#224 Rest Before You’re Tired

Remember Your Heart and Its Billions of Beats

Do you know how many times your heart beats in a lifetime?

That obviously depends on a number of factors, but for the sake of discussion let’s say that your average heart rate is 70 beats per minute.

That’s 4,200 beats per hour. Just over 100,000 beats per day. Over 35 million beats per year. And, assuming a nice, round number of you living to 100, your heart would beat over 3.5 billion times.

All without you ever thinking about it. (That’s amazing.)

So… Question: How does your heart do that much work for that many years without taking a break?

Well, that’s actually a trick question.

Your heart is able to work that hard for that long PRECISELY because it takes so many breaks.

Get this: In How to Stop Worrying and Start Living, Dale Carnegie tells us about the importance of dealing with fatigue if we want to deal with worry.

He tells us about how the U.S. Army has its soldiers rest for 10 minutes out of every 60 minutes they march—resting BEFORE they get tired to increase their overall efficiency.

Then he tells us about Winston Churchill who worked up to 16 hours a day in his late sixties and early seventies during World War II. One of his secrets?

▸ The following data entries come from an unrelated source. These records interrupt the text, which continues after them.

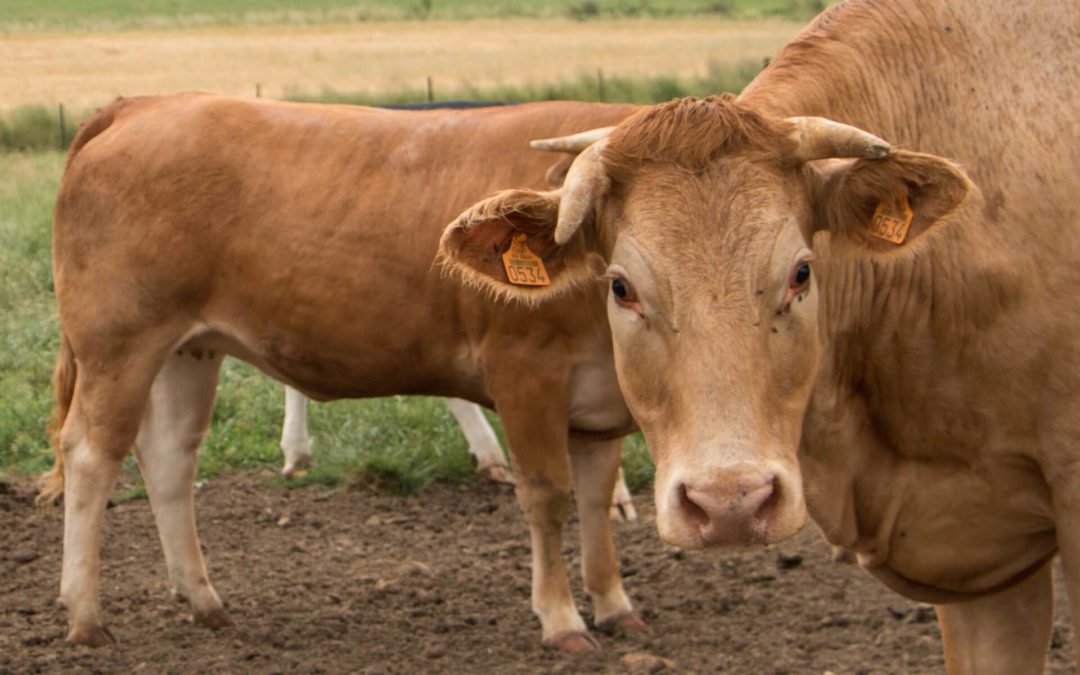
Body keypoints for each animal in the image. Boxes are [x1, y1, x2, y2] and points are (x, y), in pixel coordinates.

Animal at [42, 97, 648, 652]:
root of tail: (142, 104)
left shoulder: (600, 398)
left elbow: (595, 497)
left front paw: (615, 606)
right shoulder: (526, 369)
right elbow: (549, 496)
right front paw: (562, 621)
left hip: (187, 350)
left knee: (169, 456)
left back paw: (204, 600)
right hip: (119, 345)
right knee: (90, 455)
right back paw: (86, 615)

He liked to work from bed and took a bunch of naps.

Then there was Rockefeller—who lived to 96 and took a 30-minute nap every day at noon. And, we have Edison who attributed his enormous energy and endurance to his habit of sleeping whenever he wanted to.

So, back to our heart.

Carnegie cites Walter B. Cannon, a Harvard doctor who tells us that “Most people have the idea that the heart is working all the time. As a matter of fact, there is a definite rest period after each contraction. When beating at a moderate rate of seventy pulses per minute, the heart is actually working only nine hours out of the twenty-four. In the aggregate its rest periods total a full fifteen hours per day.

The secret to your heart’s longevity?

Recovery.

It works. And it recovers. And then recovers some more. 15 hours of recovery for every 9 hours of work.

How about you?

Are you resting before you’re tired?

Prioritizing rest and recovery is a tough thing to do in a manic, always-on world but it’s incredibly important if we want to maintain sustainable levels of awesome.

So… Today’s +1: What’s one little thing you can do today to rest before you get tired?

Get on that. Remember the secret to your billions of heart beats.